● REQUIRED WORK
Count the lines in the items below that contain the word "left", and reply with only that number.

(Chart analysis data)
*-*-*
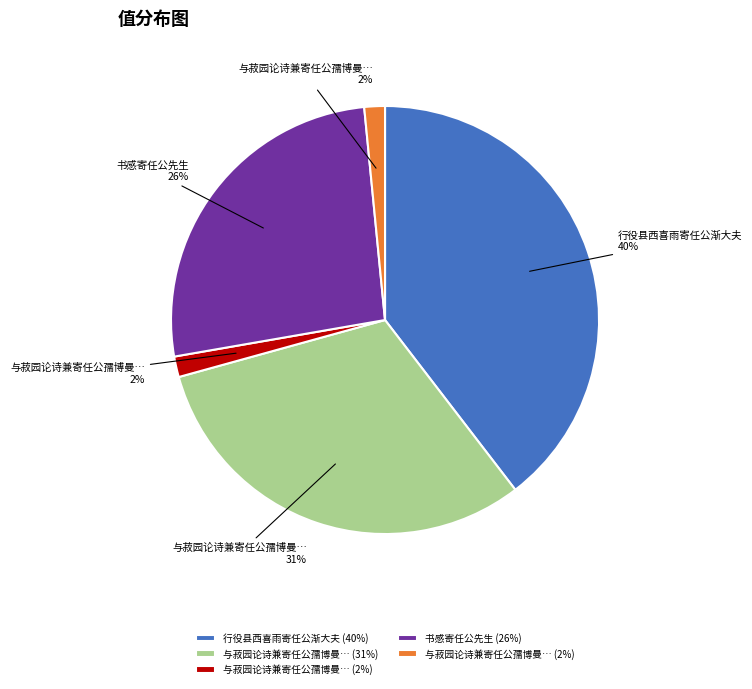

To the nearest percent, what is the average slice percentage?

20%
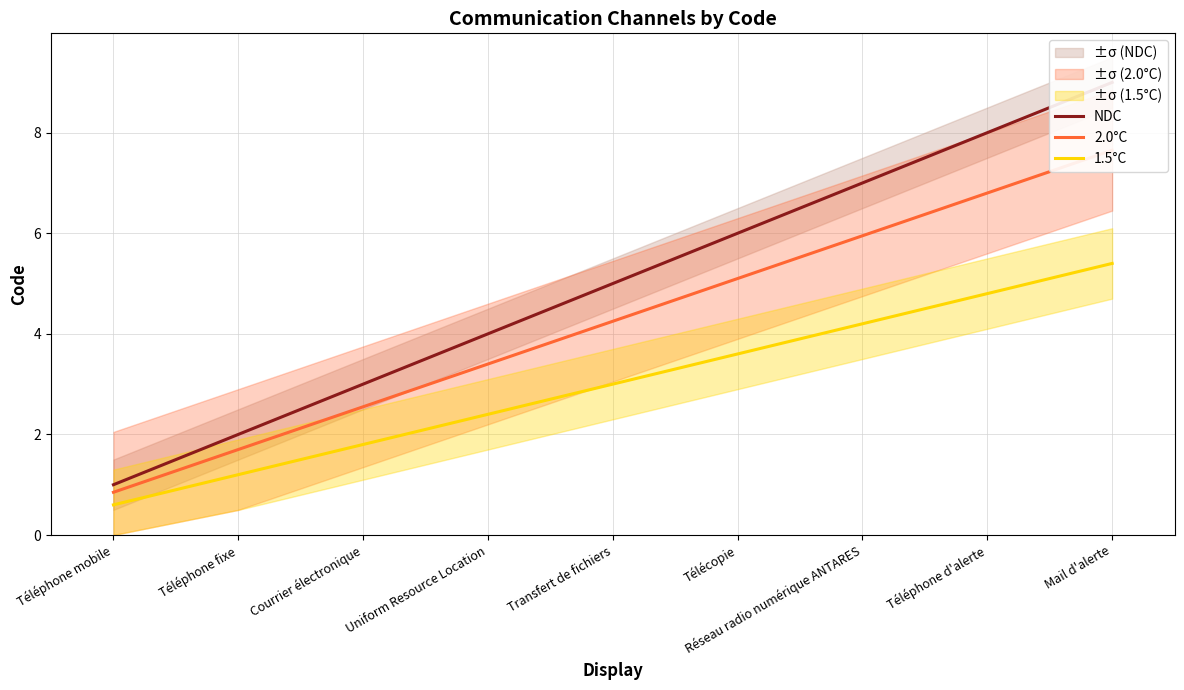

What is the label of the 8th point from the left?

Téléphone d'alerte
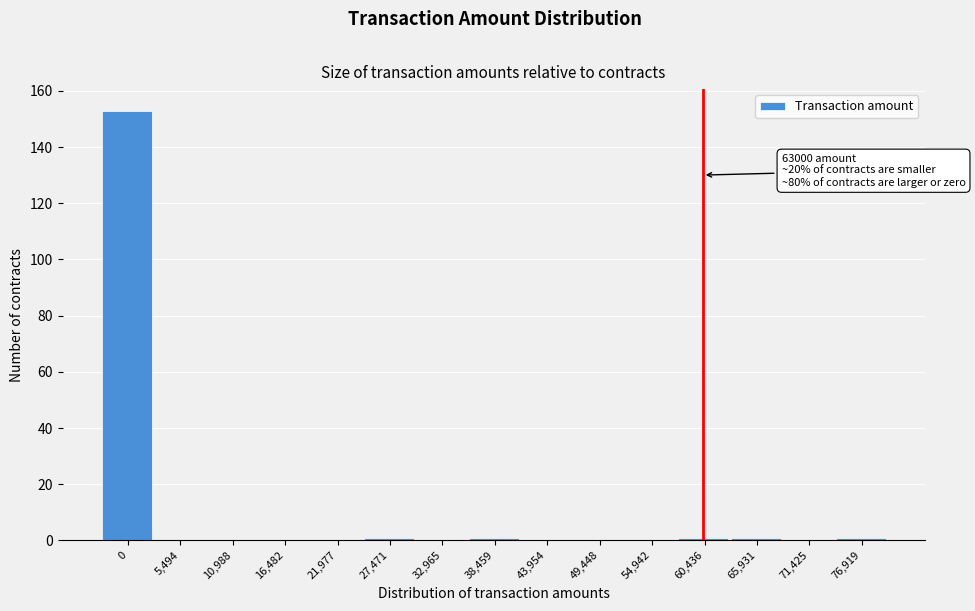

Reading left to right, transcribe all the data shown in this chart.

0=153	5,494=0	10,988=0	16,482=0	21,977=0	27,471=1	32,965=0	38,459=1	43,954=0	49,448=0	54,942=0	60,436=1	65,931=1	71,425=0	76,919=1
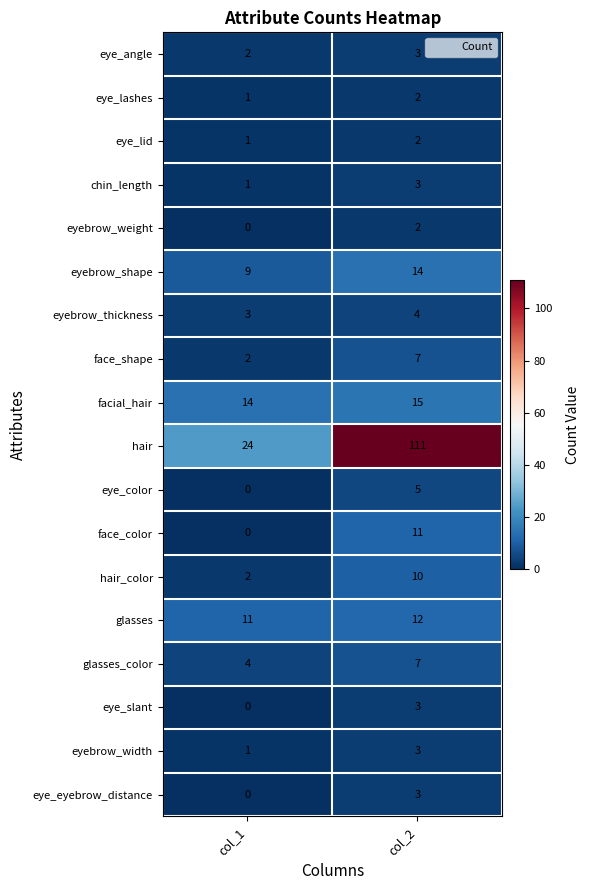

At which category is the sum across all series the highest?

col_2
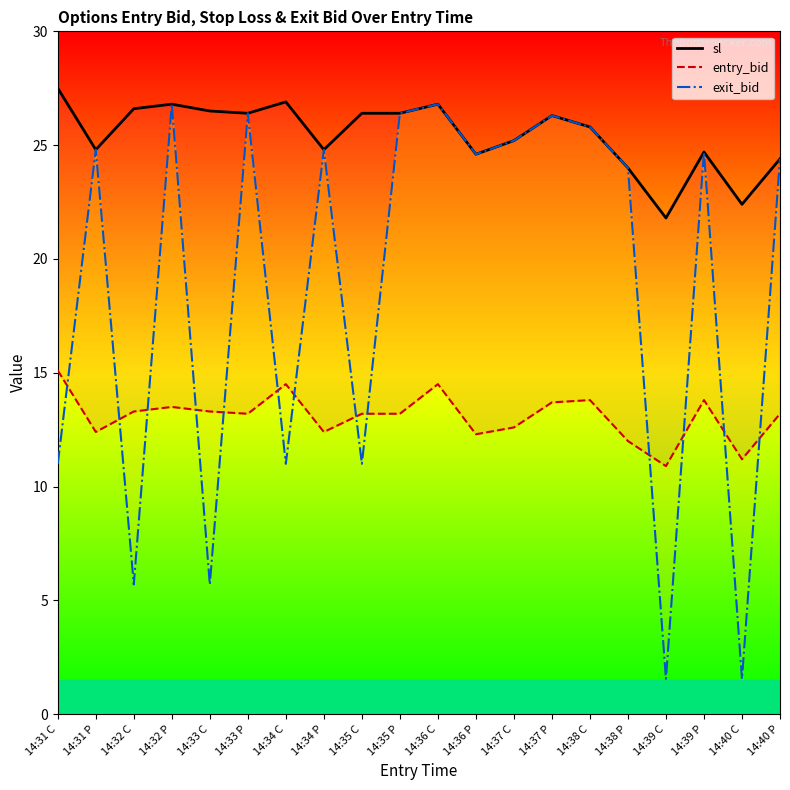

True or false: exit_bid and entry_bid cross at least once.

True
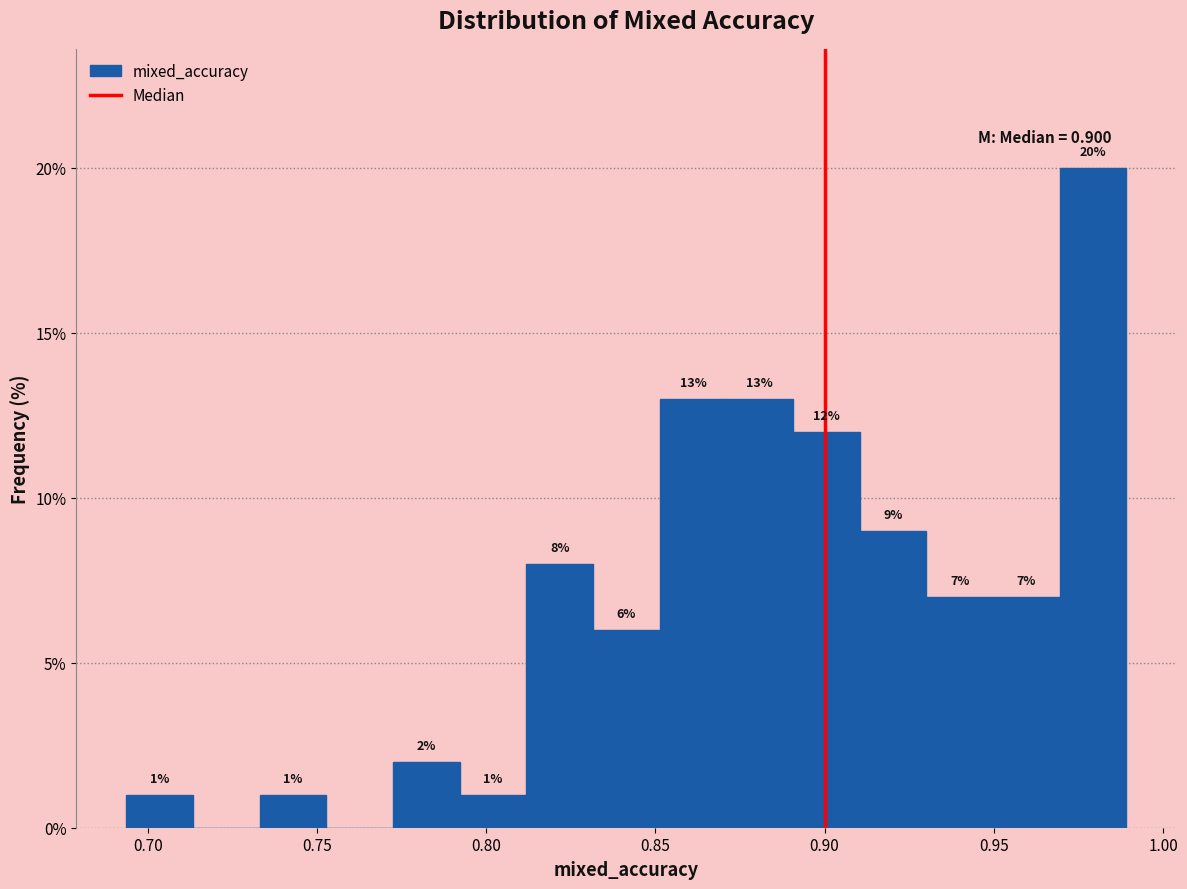

Around what value on the x-axis is the tallest bar? Give the approximate position of its centre, as read against the axis.

0.980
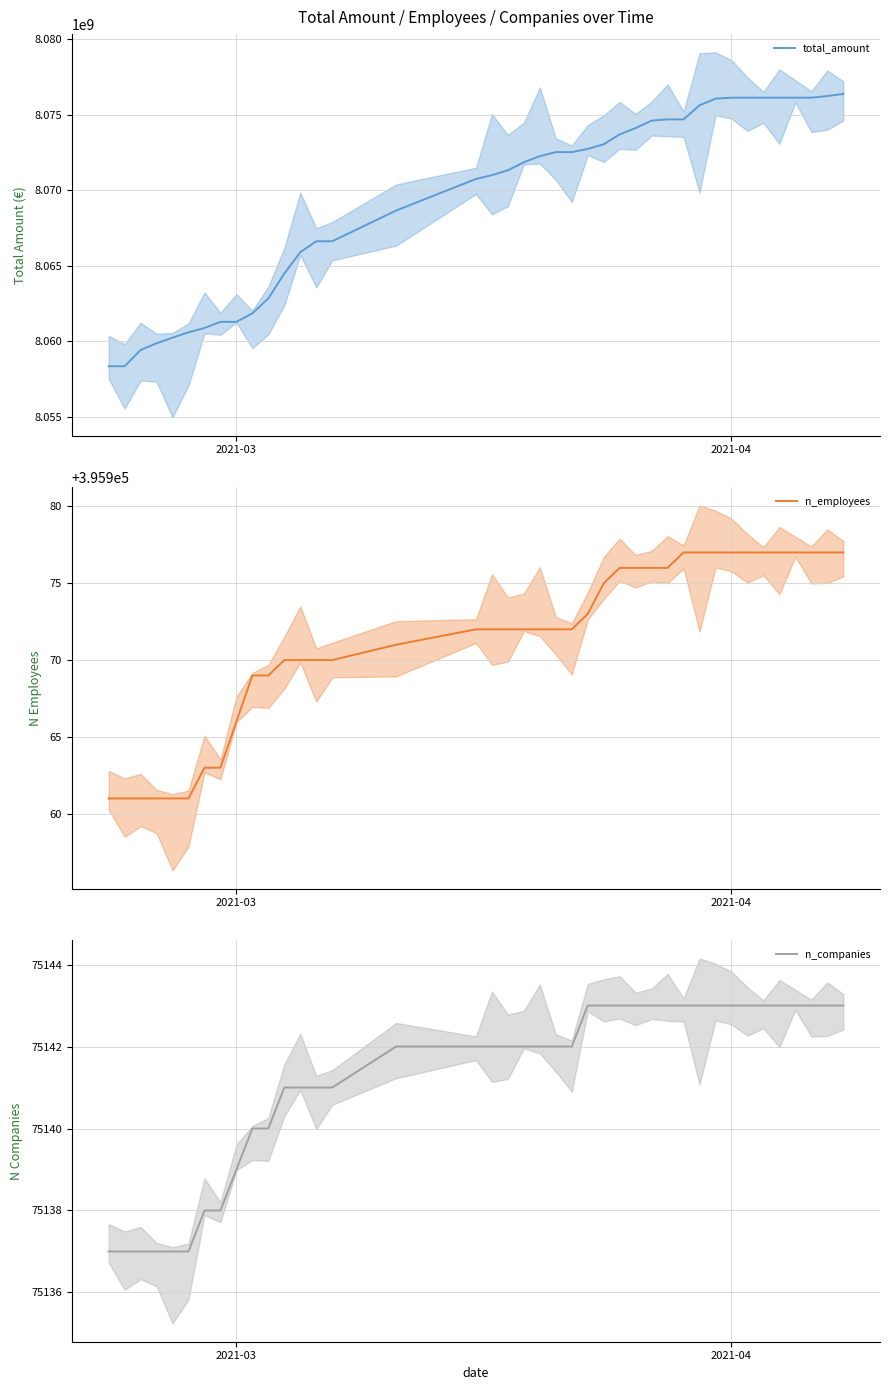

Is it true that n_companies equals 75139 at 2021-03?

True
*-*-*
● REPLY TO THE EXERCISE
2